Perbedaan Lemak Jenuh dan Lemak Tak Jenuh


   Lemak Jenuh dan Lemak Tak Jenuh adalah suatu pembagian lemak jika dilihat dari segi sehat atau tidaknya untuk dikonsumsi. Untuk yang sedang menjalankan diet tentunya makanan yang berlemak adalah salah satu makanan yang dihindari untuk dikonsumsi.
   Lemak Jenuh
  Lemak jenuh ini sering disebut juga dengan lemak jahat. Lemak jenuh ini biasanya dihasilkan oleh makanan-makanan yang merupakan produk dari hewan. Lemak jenuh ini tidak baik untuk kesehatan, karena dapat meningkatkan kadar kolesterol LDL dan trigliserida yang akan berakibat pada membesarnya resiko terkena serangan jantung. Selain lemak jenuh ada juga lemak yang harus dihindari yaitu lemak trans. Efek yang akan ditimbulkan apabila kita mengkonsumsi lemak trans adalah menurunkan kadar HDL. Lemak trans ini biasanya terdapat pada  makanan kemasan atau makanan yang dipanggang.

    Lemak Tak Jenuh
   Lemak tak jenuh memiliki atom hidrogen yang lebih sedikit dibandingkan dengan lemak jenuh. Lemak tidak jenuh ini terdiri dari dua jenis yaitu lemak tak jenuh tunggal dan lemak tak jenuh ganda. Untuk lemak tak jenuh tunggal hanya memiliki sepasang molekul karbon yang tidak jenuh oleh hidrogen sedangkan lemak tak jenuh ganda memiliki dua atau lebih molekul karbon yang tidak jenuh oleh hidrogen.

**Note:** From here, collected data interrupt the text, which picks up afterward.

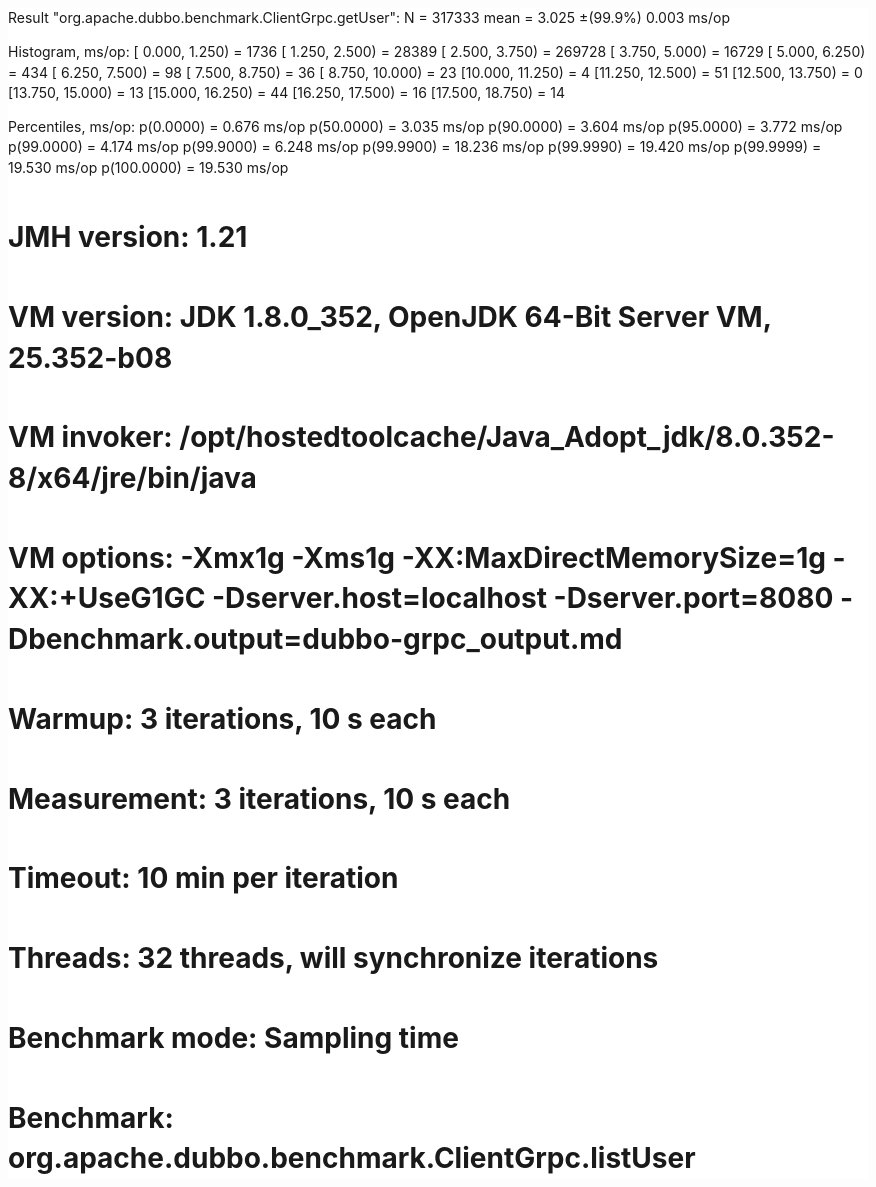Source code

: 

Result "org.apache.dubbo.benchmark.ClientGrpc.getUser":
  N = 317333
  mean =      3.025 ±(99.9%) 0.003 ms/op

  Histogram, ms/op:
    [ 0.000,  1.250) = 1736 
    [ 1.250,  2.500) = 28389 
    [ 2.500,  3.750) = 269728 
    [ 3.750,  5.000) = 16729 
    [ 5.000,  6.250) = 434 
    [ 6.250,  7.500) = 98 
    [ 7.500,  8.750) = 36 
    [ 8.750, 10.000) = 23 
    [10.000, 11.250) = 4 
    [11.250, 12.500) = 51 
    [12.500, 13.750) = 0 
    [13.750, 15.000) = 13 
    [15.000, 16.250) = 44 
    [16.250, 17.500) = 16 
    [17.500, 18.750) = 14 

  Percentiles, ms/op:
      p(0.0000) =      0.676 ms/op
     p(50.0000) =      3.035 ms/op
     p(90.0000) =      3.604 ms/op
     p(95.0000) =      3.772 ms/op
     p(99.0000) =      4.174 ms/op
     p(99.9000) =      6.248 ms/op
     p(99.9900) =     18.236 ms/op
     p(99.9990) =     19.420 ms/op
     p(99.9999) =     19.530 ms/op
    p(100.0000) =     19.530 ms/op


# JMH version: 1.21
# VM version: JDK 1.8.0_352, OpenJDK 64-Bit Server VM, 25.352-b08
# VM invoker: /opt/hostedtoolcache/Java_Adopt_jdk/8.0.352-8/x64/jre/bin/java
# VM options: -Xmx1g -Xms1g -XX:MaxDirectMemorySize=1g -XX:+UseG1GC -Dserver.host=localhost -Dserver.port=8080 -Dbenchmark.output=dubbo-grpc_output.md
# Warmup: 3 iterations, 10 s each
# Measurement: 3 iterations, 10 s each
# Timeout: 10 min per iteration
# Threads: 32 threads, will synchronize iterations
# Benchmark mode: Sampling time
# Benchmark: org.apache.dubbo.benchmark.ClientGrpc.listUser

  Sumber makanan yang dapat kita jadikan sebagai sumber makanan lemak tak jenuh tunggal diantaranya adalah minyak kacang tanah, minyak kanola, minyak zaitun dan beberapa jenis kacang-kacangan. Sedangkan untuk lemak tak jenuh ganda bisa kita dapatkan dengan mengkonsumsi ikan, walnut dan minyak kedelai yang tidak terhidrogenasi.